I’ve gotten used to this common mountain scenario since I’ve moved here: there’s a baselayer of snow, someone makes tracks on it, when it snows again you still have the packed snow beneath it. Well. This was much different. There was no baselayer and no previous tracks, just the dirt trail. Like this was the first snow there ever was. And it was three. fucking. feet.
I dug out my snowshoes and sighed.
An hour later, we had lost the trail and the sun and it had begun to snow. We arrived at a river crossing and I nearly fell in. Each sluggish step in the wet snow dragging each snowshoe miserably. Yeah, I was totally angry. I know it’s not right, but I’m just done with winter and I’m so mad it snowed again [and hey, guess what! This is the usual for the high Rockies. Silver Lake, Colorado holds TWO U.S. records for snowfall-the most snow in 24hours (76”) and the biggest continuous snowfall (100” in 85hours) and it was a late April storm]. The reality is, our snowfall was really light this year and we NEEDED this huge storm so we have water this summer; okay, I totally get it! But it doesn’t make me feel better about the current state of dragging ass in the cold woods [especially when I tasted summer in that glorious weekend I spent running the front range]
It gave me a lot to think about. When I was still teaching yoga full time I did a 5-week series about expectations. How and why we have them and their effects on our lives and well being. Others expectations of us. What it boils down to is something we all already know-expectations set us up for disappointment. I’ve been dreaming so hard of summer and the weather was good so I expected it to stay that way and get better. It took moving up here to realize that you can never rely on anything when it comes to weather. I know, I know, in your part of the country the weather is CRAZY and unpredictable and you can have all four seasons in the same day (are you realizing for the first time that you’ve totally said that, because EVERYBODY thinks that about where they live? Is your mind blown!?)
But here’s the thing about the high country. It goes from 50 and sunny to 0 and storming in less than five minutes, and I’m not exaggerating for effect. I counted (for the first time) and it went from sunny/clear/warm to FULL ON SNOWSTORM and back 7 times today. SEVEN. It might be 60 degrees and sunny for two weeks, then it drops the biggest storm of the year on you and pummels you for days with January temperatures. It’s also not unusual for this to happen once summer is in full swing; in fact, it’s likely to happen several times this summer that we get sudden snowstorms. Plus, at high altitude (I’m at 10,200) the sun feels hotter and it warms us (people, land, air, whatever) up faster, and the thin air doesn’t hold heat very well, so the temperature swings can be truly incredible.
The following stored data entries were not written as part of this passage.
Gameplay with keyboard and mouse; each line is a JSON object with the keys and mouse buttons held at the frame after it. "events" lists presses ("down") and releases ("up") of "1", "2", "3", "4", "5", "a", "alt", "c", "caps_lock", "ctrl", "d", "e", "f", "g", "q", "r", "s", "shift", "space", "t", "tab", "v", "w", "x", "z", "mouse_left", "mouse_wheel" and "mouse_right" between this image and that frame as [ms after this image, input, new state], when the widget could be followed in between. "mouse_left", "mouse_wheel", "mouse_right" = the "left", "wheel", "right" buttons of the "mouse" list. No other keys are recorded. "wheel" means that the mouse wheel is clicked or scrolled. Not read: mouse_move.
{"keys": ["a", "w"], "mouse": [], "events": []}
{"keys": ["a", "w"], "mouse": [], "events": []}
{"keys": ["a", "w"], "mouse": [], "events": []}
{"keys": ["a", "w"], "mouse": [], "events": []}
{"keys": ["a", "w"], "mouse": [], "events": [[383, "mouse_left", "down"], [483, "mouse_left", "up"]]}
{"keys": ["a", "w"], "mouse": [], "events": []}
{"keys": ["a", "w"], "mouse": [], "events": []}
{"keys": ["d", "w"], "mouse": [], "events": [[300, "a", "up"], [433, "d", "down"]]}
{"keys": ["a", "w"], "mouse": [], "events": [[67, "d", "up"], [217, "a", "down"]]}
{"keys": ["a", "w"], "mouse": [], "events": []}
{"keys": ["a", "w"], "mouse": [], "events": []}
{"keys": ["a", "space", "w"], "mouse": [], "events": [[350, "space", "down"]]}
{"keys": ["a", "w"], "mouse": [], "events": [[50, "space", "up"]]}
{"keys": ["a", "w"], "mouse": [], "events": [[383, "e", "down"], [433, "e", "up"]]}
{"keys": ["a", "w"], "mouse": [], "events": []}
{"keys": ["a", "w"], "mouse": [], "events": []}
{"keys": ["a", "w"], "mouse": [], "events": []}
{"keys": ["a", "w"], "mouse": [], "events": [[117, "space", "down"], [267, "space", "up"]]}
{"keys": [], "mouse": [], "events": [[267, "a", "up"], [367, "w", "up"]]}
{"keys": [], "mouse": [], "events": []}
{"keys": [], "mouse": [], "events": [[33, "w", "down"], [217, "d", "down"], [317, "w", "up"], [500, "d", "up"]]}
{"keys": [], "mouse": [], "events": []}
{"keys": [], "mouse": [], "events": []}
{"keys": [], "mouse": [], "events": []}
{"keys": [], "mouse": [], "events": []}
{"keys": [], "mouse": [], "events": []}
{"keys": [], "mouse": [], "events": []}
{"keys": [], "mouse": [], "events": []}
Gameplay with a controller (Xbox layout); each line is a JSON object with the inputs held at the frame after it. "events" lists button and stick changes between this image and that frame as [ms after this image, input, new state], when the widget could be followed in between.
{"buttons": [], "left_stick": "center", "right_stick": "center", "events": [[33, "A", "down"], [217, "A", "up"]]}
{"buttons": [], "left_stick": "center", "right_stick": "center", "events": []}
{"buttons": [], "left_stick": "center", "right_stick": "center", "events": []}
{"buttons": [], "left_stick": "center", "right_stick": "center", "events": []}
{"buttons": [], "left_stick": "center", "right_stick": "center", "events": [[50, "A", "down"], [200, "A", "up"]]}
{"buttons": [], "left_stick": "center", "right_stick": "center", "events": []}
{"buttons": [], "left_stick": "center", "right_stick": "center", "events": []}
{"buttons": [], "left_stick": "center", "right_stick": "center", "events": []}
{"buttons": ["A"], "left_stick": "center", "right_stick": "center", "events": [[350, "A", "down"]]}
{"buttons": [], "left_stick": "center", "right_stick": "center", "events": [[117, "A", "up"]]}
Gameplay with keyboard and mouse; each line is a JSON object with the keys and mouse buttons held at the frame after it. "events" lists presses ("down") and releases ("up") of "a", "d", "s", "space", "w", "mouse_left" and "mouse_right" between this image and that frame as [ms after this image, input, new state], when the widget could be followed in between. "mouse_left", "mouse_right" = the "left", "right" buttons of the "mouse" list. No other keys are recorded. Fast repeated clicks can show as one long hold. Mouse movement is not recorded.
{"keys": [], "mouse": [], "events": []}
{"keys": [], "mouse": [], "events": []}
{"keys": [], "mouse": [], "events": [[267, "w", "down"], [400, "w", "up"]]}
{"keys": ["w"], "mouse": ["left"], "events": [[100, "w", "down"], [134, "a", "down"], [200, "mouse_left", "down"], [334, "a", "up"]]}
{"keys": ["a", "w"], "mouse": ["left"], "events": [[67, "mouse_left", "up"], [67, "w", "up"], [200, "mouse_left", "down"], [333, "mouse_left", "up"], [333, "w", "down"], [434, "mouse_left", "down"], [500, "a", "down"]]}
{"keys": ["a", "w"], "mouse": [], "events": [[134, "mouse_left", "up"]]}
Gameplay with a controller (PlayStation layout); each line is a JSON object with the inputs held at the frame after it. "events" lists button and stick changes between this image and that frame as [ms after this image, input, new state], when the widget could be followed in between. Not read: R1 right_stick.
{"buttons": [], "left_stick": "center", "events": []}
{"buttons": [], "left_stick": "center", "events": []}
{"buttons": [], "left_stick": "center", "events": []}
My weakness this past week has been my expectations. But I’m not going to get anywhere training for Nolan’s holding a grudge or staying inside to avoid snow because I was ready for summer. I could let every step be wretched, feeding the anger and frustration. Or every step fuels the fire that burns out my weaknesses. Self discipline through austerity-and once that garbage is burned off I won’t even notice the snow, excepting the lightness of burdens being lifted.